Configuration Presets
Autopilot provides two presets for cluster configuration:
Development
The development preset creates a GKE Autopilot cluster with a single node pool and optimized for cost-effectiveness.
Production
The production preset creates a GKE Autopilot cluster with multiple node pools optimized for workload isolation and resource allocation.
Features
GCP GKE Autopilot clusters come with several features that make them easier to manage:
Automated Management
Autopilot automates much of the cluster management process, reducing the need for manual configuration and optimization.
Auto-scaling
Autopilot automatically scales the cluster based on resource usage and workload demands. It also optimizes resource allocation for individual workloads.
Cluster-Level Management
Autopilot manages the entire cluster, including the control plane, node pool management, and other cluster-level operations.
Best Practices
Core Services
Enable nginx-ingress, cert-manager and external-dns at the click of a button, allowing you to run secure, web accessible workloads without a second thought.
Security
Autopilot provides several security features to keep your workloads secure:
Node Hardening
Autopilot hardens the nodes in your cluster to prevent unauthorized access and reduce the risk of vulnerabilities.
Node Auto-upgrades
Autopilot automatically upgrades your nodes to the latest version of Kubernetes to protect your workloads from security vulnerabilities.
Cluster Auto-upgrades
Autopilot automatically upgrades the control plane and other cluster-level components to ensure the latest security patches and updates are applied.
Connecting
After you have deployed a Kubernetes cluster through Massdriver, you may want to interact with the cluster using the powerful kubectl command line tool.
Install Kubectl
You will first need to install kubectl
to interact with the kubernetes cluster.
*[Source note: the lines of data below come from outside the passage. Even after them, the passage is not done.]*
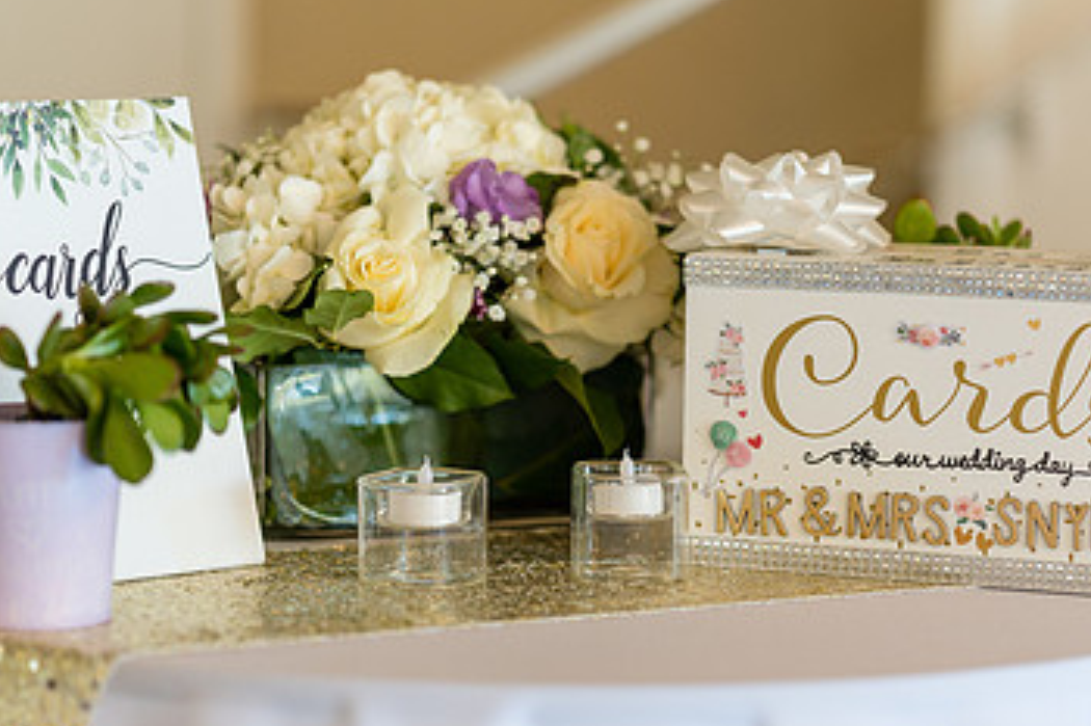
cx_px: 602
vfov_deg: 9.7
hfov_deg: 14.6
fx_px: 4271
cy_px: 379
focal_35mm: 141
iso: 200
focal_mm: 85
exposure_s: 1/160
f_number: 1.4
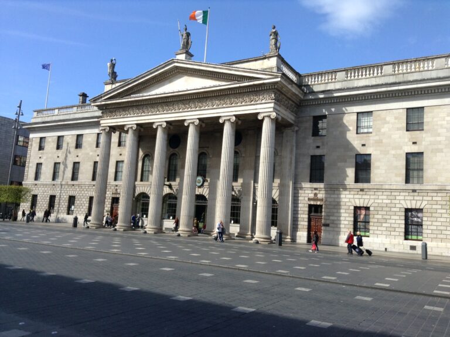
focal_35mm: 33
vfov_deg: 42.9
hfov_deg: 55.4
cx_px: 225
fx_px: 428
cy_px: 168
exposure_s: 1/698
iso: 32
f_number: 2.4
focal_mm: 3.3
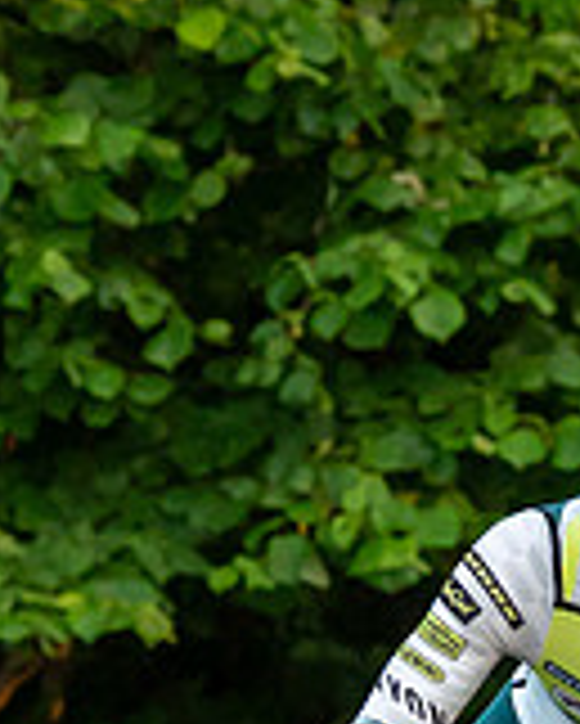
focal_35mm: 811
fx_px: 17385
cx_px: 454
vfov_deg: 2.4
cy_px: 576
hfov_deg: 1.9
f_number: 3.5
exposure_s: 1/800
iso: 1000
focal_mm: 96
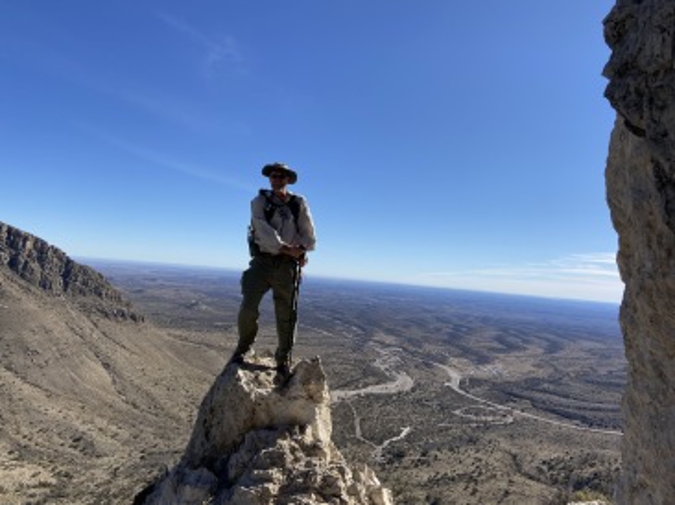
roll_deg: -6.2
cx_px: 338
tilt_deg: +2.7
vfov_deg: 53.0
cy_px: 252
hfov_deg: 67.3
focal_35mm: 26
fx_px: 507
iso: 32
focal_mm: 4.25
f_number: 1.8
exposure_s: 1/4000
Installation instructions for Windows, Mac and Linux can be found here.
Note: While kubectl
generally has forwards and backwards compatibility of core capabilities, it is best if your kubectl
client version is matched with your kubernetes cluster version. This ensures the best stability and compability for your client.
The standard way to manage connection and authentication details for kubernetes clusters is through a configuration file called a kubeconfig
file.
Download the Kubeconfig File
The standard way to manage connection and authentication details for kubernetes clusters is through a configuration file called a kubeconfig
file. The kubernetes-cluster
artifact that is created when you make a kubernetes cluster in Massdriver contains the basic information needed to create a kubeconfig
file. Because of this, Massdriver makes it very easy for you to download a kubeconfig
file that will allow you to use kubectl
to query and administer your cluster.
To download a kubeconfig
file for your cluster, navigate to the project and target where the kubernetes cluster is deployed and move the mouse so it hovers over the artifact connection port. This will pop a windows that allows you to download the artifact in raw JSON, or as a kubeconfig
yaml. Select “Kube Config” from the drop down, and click the button. This will download the kubeconfig
for the kubernetes cluster to your local system.
Use the Kubeconfig File
Once the kubeconfig
file is downloaded, you can move it to your desired location. By default, kubectl
will look for a file named config
located in the $HOME/.kube
directory. If you would like this to be your default configuration, you can rename and move the file to $HOME/.kube/config
.
A single kubeconfig
file can hold multiple cluster configurations, and you can select your desired cluster through the use of contexts
. Alternatively, you can have multiple kubeconfig
files and select your desired file through the KUBECONFIG
environment variable or the --kubeconfig
flag in kubectl
.
Once you’ve configured your environment properly, you should be able to run kubectl
commands. Here are some commands to try:
# get a list of all pods in the current namespace
kubectl get pods
# get a list of all pods in the kube-system namespace
kubectl get pods --namespace kube-system
# get a list of all the namespaces
kubectl get namespaces
# view the logs of a running pod in the default namespace
kubectl logs <pod name> --namespace default
# describe the status of a deployment in the foo namespace
kubectl describe deployment <deployment name> --namespace foo
# get a list of all the resources the kubernetes cluster can manage
kubectl api-resources
Variable | Type | Description |
---|---|---|
cluster_networking.cluster_ipv4_cidr_block | string | CIDR block to use for kubernetes pods. Set to /netmask (e.g. /16) to have a range chosen with a specific netmask. Set to a CIDR notation (e.g. 10.96.0.0/14) from the RFC-1918 private networks (e.g. 10.0.0.0/8, 172.16.0.0/12, 192.168.0.0/16) to pick a specific range to use. |
cluster_networking.master_ipv4_cidr_block | string | CIDR block to use for kubernetes control plane. The mask for this must be exactly /28. Must be from the RFC-1918 private networks (e.g. 10.0.0.0/8, 172.16.0.0/12, 192.168.0.0/16), and should not conflict with other ranges in use. It is recommended to use consecutive /28 blocks from the 172.16.0.0/16 range for all your GKE clusters (172.16.0.0/28 for the first cluster, 172.16.0.16/28 for the second, etc.). |
cluster_networking.services_ipv4_cidr_block | string | CIDR block to use for kubernetes services. Set to /netmask (e.g. /20) to have a range chosen with a specific netmask. Set to a CIDR notation (e.g. 10.96.0.0/14) from the RFC-1918 private networks (e.g. 10.0.0.0/8, 172.16.0.0/12, 192.168.0.0/16) to pick a specific range to use. |
core_services.cloud_dns_managed_zones[] | array(string) | No description |
core_services.enable_ingress | boolean | Enabling this will create an nginx ingress controller in the cluster, allowing internet traffic to flow into web accessible services within the cluster |
k8s_version | string | The version of Kubernetes to run |